Tutto questo grazie certamente, come già detto, a una scrittura brillante, ma anche a una regia attenta e capace di valorizzare ogni personaggio, e poi al grande lavoro di doppiaggio con un Will Arnett stratosferico nel dare voce e anima a Bojack, con un Aaron Paul semplicemente perfetto come Todd, e una fantastica Alison Brie a dar voce a Diane, e poi tutti gli altri tutti personaggi fantastici, tutti dipinti a 360 gradi, con le loro mille sfaccetature, problemi, casini, tutti con la loro vita.

Insomma siamo arrivati alla quarta stagione e Bojack Horseman non sembra aver intenzione di iniziare a deludere i suoi fan ma alza ancora di più l’asticella della qualità. Non sottovalutate questa serie, datele una chance e vi saprà conquistare, vi saprà colpire e fare soffrire.

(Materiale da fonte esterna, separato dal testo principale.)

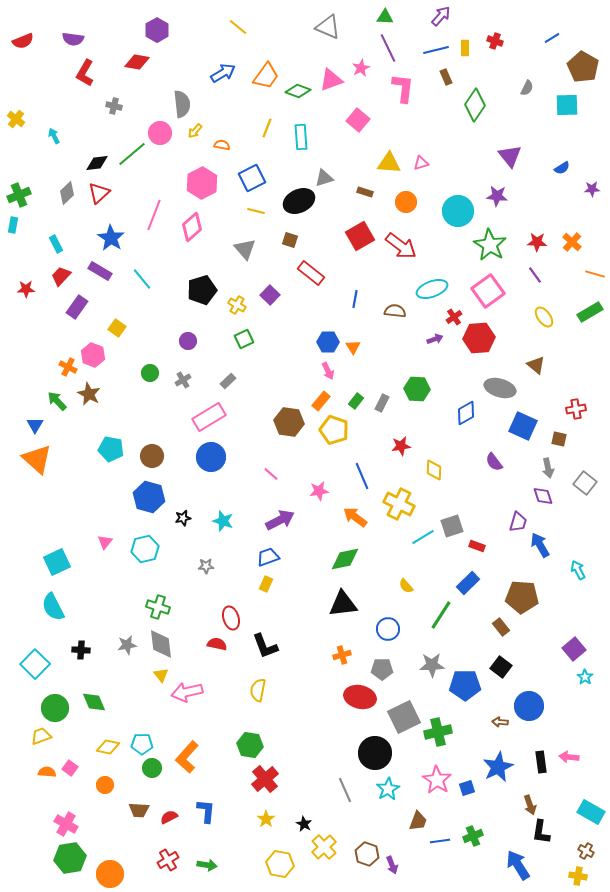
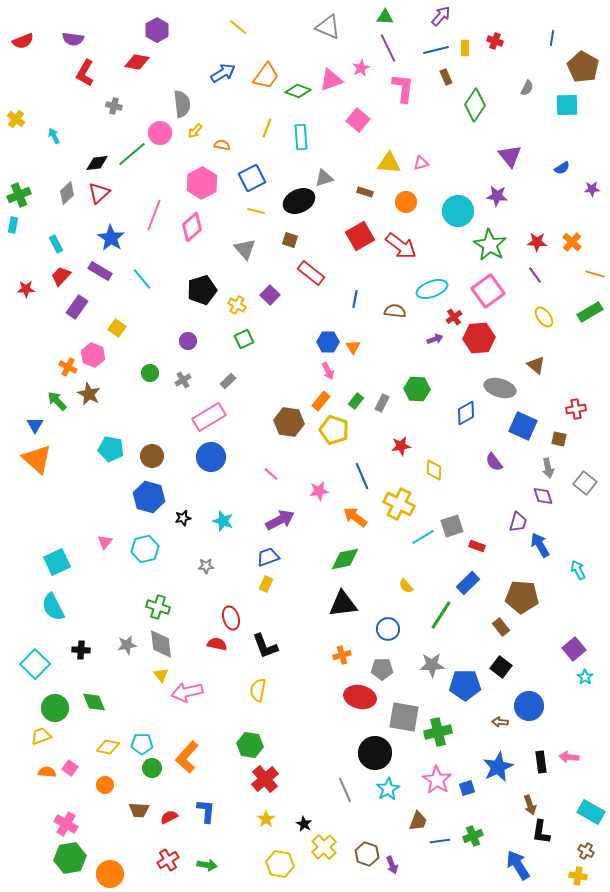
blue line at (552, 38): rotated 49 degrees counterclockwise
gray square at (404, 717): rotated 36 degrees clockwise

Se cercate una comedy stupida e becera passate oltre, se invece volete qualcosa di serio, che vi metta faccia a faccia con voi stessi Bojack è la serie per voi e non vi deluderà, anzi vi sorprenderà vedere come un cartone animato possa essere così vero. Come un cartone animato possa essere, anche dopo quattro stagioni, la migliore serie di Netflix. Preparate il whisky, vi servirà alla fine della visione, e dite stop solo quando la bottiglia sarà vuota.